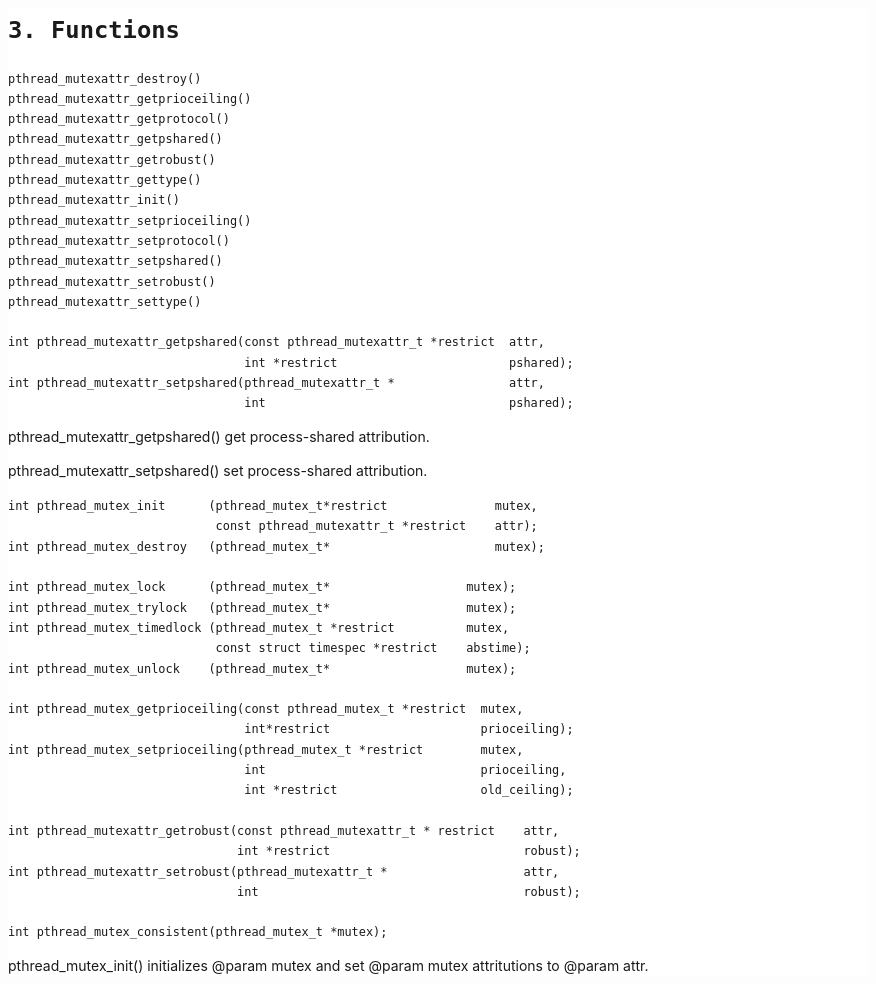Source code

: # `3. Functions`

```
pthread_mutexattr_destroy()
pthread_mutexattr_getprioceiling()
pthread_mutexattr_getprotocol()
pthread_mutexattr_getpshared()
pthread_mutexattr_getrobust()
pthread_mutexattr_gettype()
pthread_mutexattr_init()
pthread_mutexattr_setprioceiling()
pthread_mutexattr_setprotocol()
pthread_mutexattr_setpshared()
pthread_mutexattr_setrobust()
pthread_mutexattr_settype()

int pthread_mutexattr_getpshared(const pthread_mutexattr_t *restrict  attr,
                                 int *restrict                        pshared);
int pthread_mutexattr_setpshared(pthread_mutexattr_t *                attr,
                                 int                                  pshared);
```

pthread_mutexattr_getpshared() get process-shared attribution.

pthread_mutexattr_setpshared() set process-shared attribution.

```
int pthread_mutex_init      (pthread_mutex_t*restrict               mutex,
                             const pthread_mutexattr_t *restrict    attr);
int pthread_mutex_destroy   (pthread_mutex_t*                       mutex);

int pthread_mutex_lock      (pthread_mutex_t*                   mutex);
int pthread_mutex_trylock   (pthread_mutex_t*                   mutex);
int pthread_mutex_timedlock (pthread_mutex_t *restrict          mutex,
                             const struct timespec *restrict    abstime);
int pthread_mutex_unlock    (pthread_mutex_t*                   mutex);

int pthread_mutex_getprioceiling(const pthread_mutex_t *restrict  mutex,
                                 int*restrict                     prioceiling);
int pthread_mutex_setprioceiling(pthread_mutex_t *restrict        mutex,
                                 int                              prioceiling,
                                 int *restrict                    old_ceiling);

int pthread_mutexattr_getrobust(const pthread_mutexattr_t * restrict    attr,
                                int *restrict                           robust);
int pthread_mutexattr_setrobust(pthread_mutexattr_t *                   attr,
                                int                                     robust);

int pthread_mutex_consistent(pthread_mutex_t *mutex);
```

pthread_mutex_init() initializes @param mutex and set @param mutex attritutions
to @param attr.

____

### AIM OF THE EXERCISE
If a record above holds a picture, leave the picture out and write out everything else exactly.

### TASK ANSWER
Source code

: # `3. Functions`

```
pthread_mutexattr_destroy()
pthread_mutexattr_getprioceiling()
pthread_mutexattr_getprotocol()
pthread_mutexattr_getpshared()
pthread_mutexattr_getrobust()
pthread_mutexattr_gettype()
pthread_mutexattr_init()
pthread_mutexattr_setprioceiling()
pthread_mutexattr_setprotocol()
pthread_mutexattr_setpshared()
pthread_mutexattr_setrobust()
pthread_mutexattr_settype()

int pthread_mutexattr_getpshared(const pthread_mutexattr_t *restrict  attr,
                                 int *restrict                        pshared);
int pthread_mutexattr_setpshared(pthread_mutexattr_t *                attr,
                                 int                                  pshared);
```

pthread_mutexattr_getpshared() get process-shared attribution.

pthread_mutexattr_setpshared() set process-shared attribution.

```
int pthread_mutex_init      (pthread_mutex_t*restrict               mutex,
                             const pthread_mutexattr_t *restrict    attr);
int pthread_mutex_destroy   (pthread_mutex_t*                       mutex);

int pthread_mutex_lock      (pthread_mutex_t*                   mutex);
int pthread_mutex_trylock   (pthread_mutex_t*                   mutex);
int pthread_mutex_timedlock (pthread_mutex_t *restrict          mutex,
                             const struct timespec *restrict    abstime);
int pthread_mutex_unlock    (pthread_mutex_t*                   mutex);

int pthread_mutex_getprioceiling(const pthread_mutex_t *restrict  mutex,
                                 int*restrict                     prioceiling);
int pthread_mutex_setprioceiling(pthread_mutex_t *restrict        mutex,
                                 int                              prioceiling,
                                 int *restrict                    old_ceiling);

int pthread_mutexattr_getrobust(const pthread_mutexattr_t * restrict    attr,
                                int *restrict                           robust);
int pthread_mutexattr_setrobust(pthread_mutexattr_t *                   attr,
                                int                                     robust);

int pthread_mutex_consistent(pthread_mutex_t *mutex);
```

pthread_mutex_init() initializes @param mutex and set @param mutex attritutions
to @param attr.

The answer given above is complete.